◆ TASK TO CARRY OUT:
From the data below, retype exactly the lines starting with the one that contains "(ft) | 5 x 20 |" and ending with the one that contains "ac<sup>-1</sup>) 25-Oct |", both included.
***
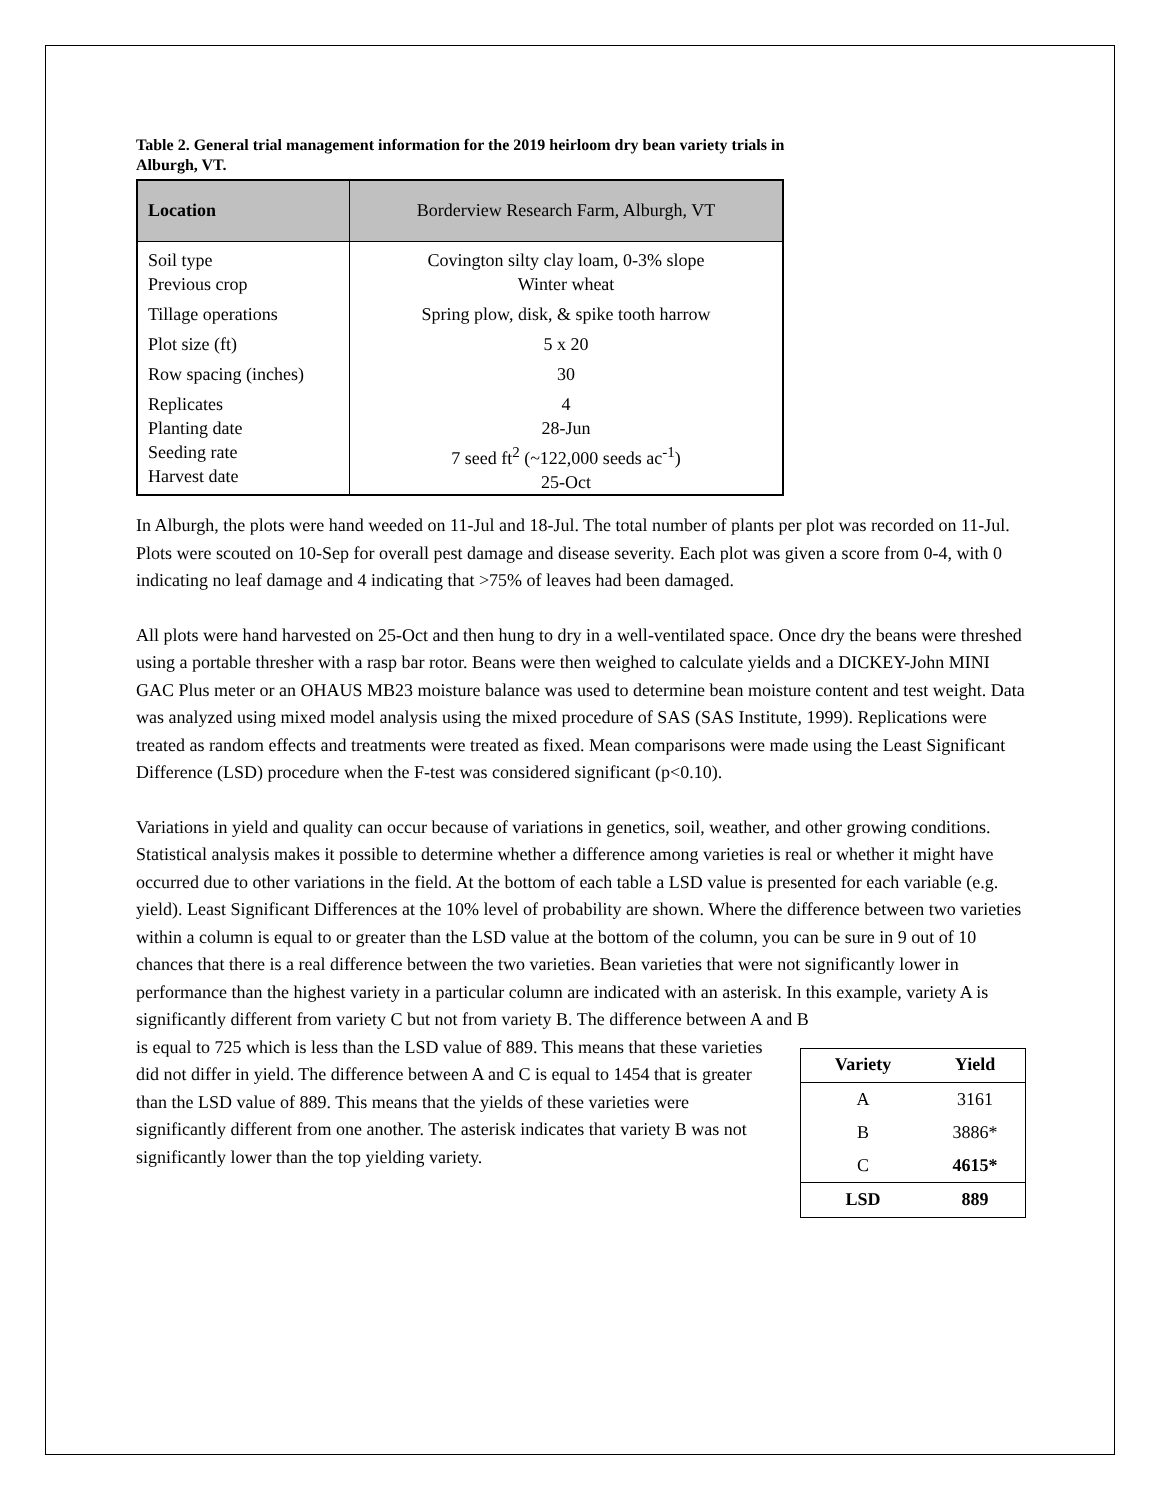Table 2. General trial management information for the 2019 heirloom dry bean variety trials in Alburgh, VT.
| Location | Borderview Research Farm, Alburgh, VT |
| --- | --- |
| Soil type Previous crop | Covington silty clay loam, 0-3% slope Winter wheat |
| Tillage operations | Spring plow, disk, & spike tooth harrow |
| Plot size (ft) | 5 x 20 |
| Row spacing (inches) | 30 |
| Replicates Planting date Seeding rate Harvest date | 4 28-Jun 7 seed ft<sup>2</sup> (~122,000 seeds ac<sup>-1</sup>) 25-Oct |
In Alburgh, the plots were hand weeded on 11-Jul and 18-Jul. The total number of plants per plot was recorded on 11-Jul. Plots were scouted on 10-Sep for overall pest damage and disease severity. Each plot was given a score from 0-4, with 0 indicating no leaf damage and 4 indicating that >75% of leaves had been damaged.
All plots were hand harvested on 25-Oct and then hung to dry in a well-ventilated space. Once dry the beans were threshed using a portable thresher with a rasp bar rotor. Beans were then weighed to calculate yields and a DICKEY-John MINI GAC Plus meter or an OHAUS MB23 moisture balance was used to determine bean moisture content and test weight. Data was analyzed using mixed model analysis using the mixed procedure of SAS (SAS Institute, 1999). Replications were treated as random effects and treatments were treated as fixed. Mean comparisons were made using the Least Significant Difference (LSD) procedure when the F-test was considered significant (p<0.10).
Variations in yield and quality can occur because of variations in genetics, soil, weather, and other growing conditions. Statistical analysis makes it possible to determine whether a difference among varieties is real or whether it might have occurred due to other variations in the field. At the bottom of each table a LSD value is presented for each variable (e.g. yield). Least Significant Differences at the 10% level of probability are shown. Where the difference between two varieties within a column is equal to or greater than the LSD value at the bottom of the column, you can be sure in 9 out of 10 chances that there is a real difference between the two varieties. Bean varieties that were not significantly lower in performance than the highest variety in a particular column are indicated with an asterisk. In this example, variety A is significantly different from variety C but not from variety B. The difference between A and B
is equal to 725 which is less than the LSD value of 889. This means that these varieties did not differ in yield. The difference between A and C is equal to 1454 that is greater than the LSD value of 889. This means that the yields of these varieties were significantly different from one another. The asterisk indicates that variety B was not significantly lower than the top yielding variety.
| Variety | Yield |
| --- | --- |
| A | 3161 |
| B | 3886* |
| C | 4615* |
| LSD | 889 |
***
◆ EXERCISE SOLUTION:
| Plot size (ft) | 5 x 20 |
| Row spacing (inches) | 30 |
| Replicates Planting date Seeding rate Harvest date | 4 28-Jun 7 seed ft<sup>2</sup> (~122,000 seeds ac<sup>-1</sup>) 25-Oct |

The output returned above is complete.